For each sequence an find a number k such that nkan
has a finite non-zero limit.
(This is of use, because by the limit comparison test the series ∑n=1∞an and ∑n=1∞n−k both converge or both diverge.)
D. a_n = ( (7n^2+7n+7)/(5n^8+3n+5√n) )^7
not sure just what you mean by
such that nkan has a finite non-zero limit.
Nowhere in your expression is there a place for k, and the series clearly converges, so maybe you can 'splain a bit.
Do you mean
∞
∑an-k ??
n=1
Do you mean n^k an ??
∞ ∞
∑a_n and ∑n^-k are the series that converge.
n=1 n=1
I have to find k from the a_n given, and am not sure how to do so.
Hmmm.
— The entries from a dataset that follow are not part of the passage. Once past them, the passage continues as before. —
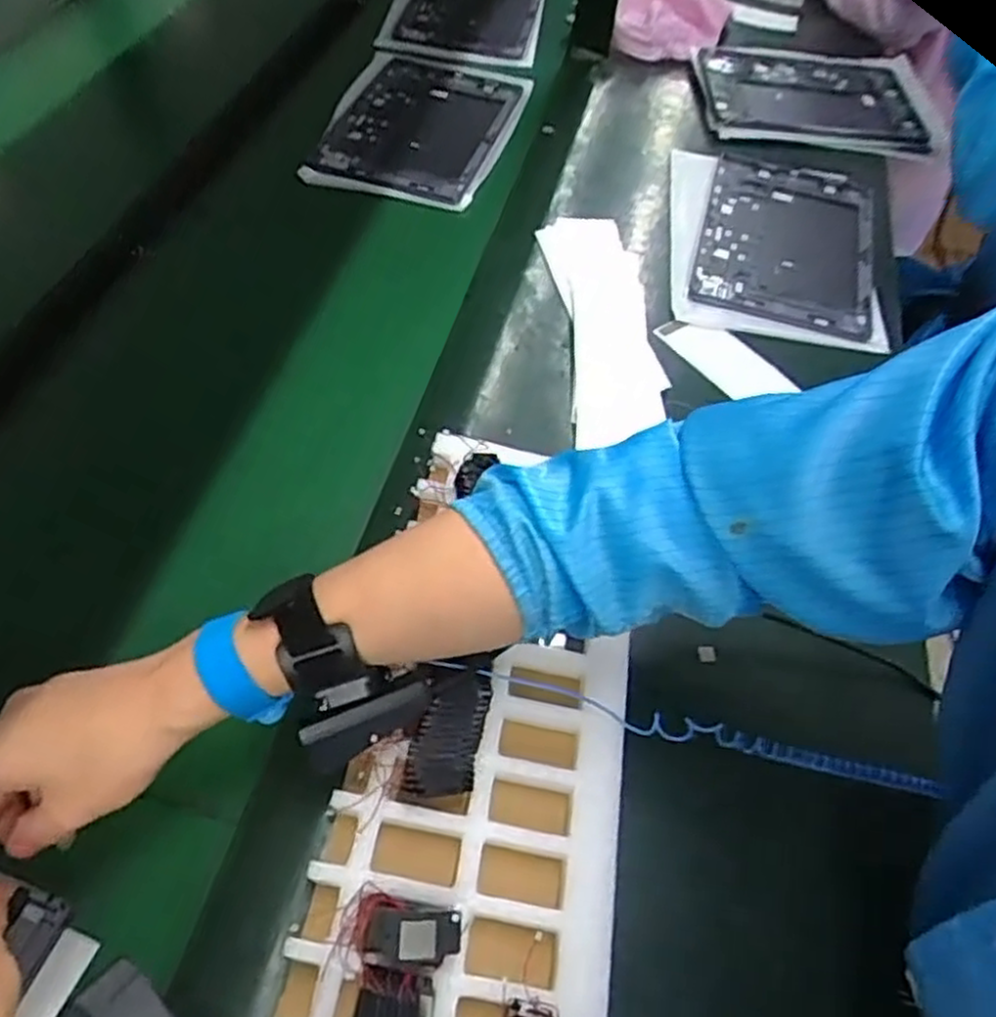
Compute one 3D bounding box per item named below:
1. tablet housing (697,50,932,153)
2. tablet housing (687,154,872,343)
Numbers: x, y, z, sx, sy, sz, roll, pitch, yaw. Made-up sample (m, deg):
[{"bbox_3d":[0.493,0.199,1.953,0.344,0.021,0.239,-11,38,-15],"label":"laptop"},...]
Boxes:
[{"bbox_3d":[0.376,-0.509,0.915,0.257,0.022,0.177,3,58,2],"label":"tablet housing"},{"bbox_3d":[0.288,-0.276,0.752,0.164,0.015,0.258,14,54,7],"label":"tablet housing"}]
I'm not sure just what you are after, either.
However, as n->∞
(7n^2+7n+7)/(5n^8+3n+5√n) -> 7n^2/5n^8 -> n^-6
because all the lower powers of n don't really matter. (nor does the pesky 7/5)
Maybe that will help some.
To find a value of k for which the sequence an converges, we need to determine the exponent of n, denoted by k, in the expression n^k * an. If this value is finite and non-zero, then the sequence an has a finite non-zero limit.
Let's begin by expressing the formula for an in terms of n^k. First, we simplify the expression:
an = ((7n^2 + 7n + 7) / (5n^8 + 3n + 5√n))^7
Next, let's divide the numerator and denominator by n^8 to see if this helps us express the formula in terms of n^k:
an = ((7/n^6 + 7/n^7 + 7/n^8) / (5 + 3/n^7 + 5√n/n^8))^7
Now, we can see that the exponent of n in the numerator is -6, -7, and -8 respectively, and in the denominator is 0, -7, and -8 respectively. Hence, the term an can be expressed as:
an = (7n^-6 + 7n^-7 + 7n^-8) / (5 + 3n^-7 + 5√n/n^-8))^7
Comparing this expression with n^k * an, we can see that the exponent k of the n term is -6. Therefore, k = -6.
Thus, for the sequence an = ((7n^2 + 7n + 7) / (5n^8 + 3n + 5√n))^7, the value of k that makes n^k * an have a finite non-zero limit is k = -6.